[Compiti]:
[a] Modifica il commento liturgico riscrivendo il passo che comincia con "Nell’antifona d’ingresso ci" e finisce con "e a consolarci.", mettendo "inquietudine" al posto di "angoscia".
[b] Prosegui il commento liturgico dopo l'ultima frase riportata.

[Sezione del testo]:
------------------------

13 agosto 2017 - XIX /A
1 Re 19, 9a.11-13a Sal 84; Rm 9, 1-5; Mt 14,22-33

Nell’antifona d’ingresso ci viene presentato il “gregge del Signore” come sconfitto e senza guida che lo invoca affinché tenga presente la fedeltà della sua alleanza. Noi oggi abbiamo la stessa angoscia dell’antico popolo di Israele anche se la attribuiamo “stoltamente” alle vicissitudini della nostra vita. Per questo nella liturgia, la Chiesa ci invita a pregare il Signore e ad ascoltare… il suo silenzio che continua ad istruirci e a consolarci.

Commento alle letture

Elia nella prima lettura ci parla di una rivelazione silenziosa di Dio aprendoci ad una esperienza interiore del nostro rapporto con l’Eterno: la voce potente terribile di Dio tace per far posto a quella dolce della grazia che perdona. Dio può risvegliare gli uomini per mezzo delle prove della sua potenza ma, per toccare i nostri cuori, non esita ad usare la voce tenera della grazia nonostante tutta la nostra indegnità.
Nel brano della Lettera ai Romani proposto dalla liturgia di oggi, Paolo mostra la sua sofferenza nel vedere il distacco dei Giudei da Cristo, nonostante i tanti privilegi ricevuti.
Infatti egli vorrebbe essere separato da Cristo se ciò portasse qualche vantaggio a coloro che considera fratelli
Noi, come loro, non possiamo ritenerci a posto perché cristiani per “nascita”, per ambiente o per cultura perché Dio è guidato unicamente dalla sua misericordia. Dio chiama tutti gli uomini alla salvezza e solo la nostra libera adesione ci fa essere suo popolo.

Commento al Vangelo

Nel Vangelo di questa domenica siamo di fronte a un altro segno miracoloso: Gesù cammina sulle acque. Il racconto è costruito da una breve narrazione ed una conversazione. La narrazione introduce, e giustifica, il dialogo. Ma mentre la narrazione si concentra su Gesù ed i suoi discepoli, il dialogo di Gesù ha Pietro come interlocutore unico. I discepoli rientreranno nel racconto, e come credenti, solo quando sono in salvo, il vento calmato, Gesù e Pietro sulla barca.
Gesù, soddisfatta la fame della moltitudine, sente la necessità di rimanere da solo e lascia che i suoi navighino soli in mezzo alla notte ed al temporale. Non è la prima volta che Gesù abbandonava momentaneamente chi lo seguiva; ma normalmente non li lasciava neanche soli in mezzo al mare in tempesta. Con tutto ciò, Gesù non tarda a farsi presente, perfino quando non gli è stato chiesto ancora l'aiuto. Andando verso di loro, i suoi discepoli lo confondono con un fantasma: non potevano immaginarsi chi fosse colui che, davanti ai loro occhi, aveva sfamato la moltitudine. Ben poco avevano capito di quanto avevano appena visto!

------------------------

[Estratti dei record]:
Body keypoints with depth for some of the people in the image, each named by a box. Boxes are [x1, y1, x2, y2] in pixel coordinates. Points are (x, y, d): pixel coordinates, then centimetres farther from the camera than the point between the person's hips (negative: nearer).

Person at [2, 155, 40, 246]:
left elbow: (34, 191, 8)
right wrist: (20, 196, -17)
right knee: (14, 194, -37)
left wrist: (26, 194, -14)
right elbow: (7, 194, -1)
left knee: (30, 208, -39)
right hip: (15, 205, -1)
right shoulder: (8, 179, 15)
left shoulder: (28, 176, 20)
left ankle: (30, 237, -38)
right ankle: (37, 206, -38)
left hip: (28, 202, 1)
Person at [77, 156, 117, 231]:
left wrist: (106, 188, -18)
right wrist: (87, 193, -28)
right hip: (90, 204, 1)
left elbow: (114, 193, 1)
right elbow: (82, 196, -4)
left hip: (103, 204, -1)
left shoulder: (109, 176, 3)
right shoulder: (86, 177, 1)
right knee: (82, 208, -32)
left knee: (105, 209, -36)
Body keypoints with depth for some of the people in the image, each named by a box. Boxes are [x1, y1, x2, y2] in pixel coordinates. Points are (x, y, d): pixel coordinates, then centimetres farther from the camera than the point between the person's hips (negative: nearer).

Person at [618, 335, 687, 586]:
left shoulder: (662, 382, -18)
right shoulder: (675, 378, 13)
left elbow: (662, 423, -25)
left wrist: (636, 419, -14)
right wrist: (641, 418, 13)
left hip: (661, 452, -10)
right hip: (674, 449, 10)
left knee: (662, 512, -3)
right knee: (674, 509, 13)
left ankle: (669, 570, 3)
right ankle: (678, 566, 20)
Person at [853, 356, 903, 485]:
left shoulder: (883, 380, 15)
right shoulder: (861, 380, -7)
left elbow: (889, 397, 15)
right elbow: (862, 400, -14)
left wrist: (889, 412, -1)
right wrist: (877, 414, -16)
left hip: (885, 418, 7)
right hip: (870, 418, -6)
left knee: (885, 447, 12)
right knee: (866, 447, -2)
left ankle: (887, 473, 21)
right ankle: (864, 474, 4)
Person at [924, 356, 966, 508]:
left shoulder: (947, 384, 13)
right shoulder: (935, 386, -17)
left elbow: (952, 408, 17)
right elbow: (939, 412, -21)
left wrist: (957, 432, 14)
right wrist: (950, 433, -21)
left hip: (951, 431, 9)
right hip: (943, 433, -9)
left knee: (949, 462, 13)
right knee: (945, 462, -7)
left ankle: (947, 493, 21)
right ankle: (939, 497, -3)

------------------------

[Risposte per compito]:
[a]
Nell’antifona d’ingresso ci viene presentato il “gregge del Signore” come sconfitto e senza guida che lo invoca affinché tenga presente la fedeltà della sua alleanza. Noi oggi abbiamo la stessa inquietudine dell’antico popolo di Israele anche se la attribuiamo “stoltamente” alle vicissitudini della nostra vita. Per questo nella liturgia, la Chiesa ci invita a pregare il Signore e ad ascoltare… il suo silenzio che continua ad istruirci e a consolarci.

[b]
La parola di Gesù, familiare in mezzo alla tempesta, li tira fuori dalle loro paure, ed incoraggia Pietro ad imitarlo camminando sulle acque. Ma il mare e la paura possono condizionare più che la fiducia: l'invito che Gesù fa a Pietro affinché vada al suo incontro non riesce a salvarlo dai suoi dubbi. E l'incredulità cresceva nel cuore di Pietro man mano che, camminando sull'acqua, affondava nel mare. Non gli bastò l'obbedienza a Gesù al quale aveva appena detto “comandami” e solo la mano del Maestro gli salvò la vita.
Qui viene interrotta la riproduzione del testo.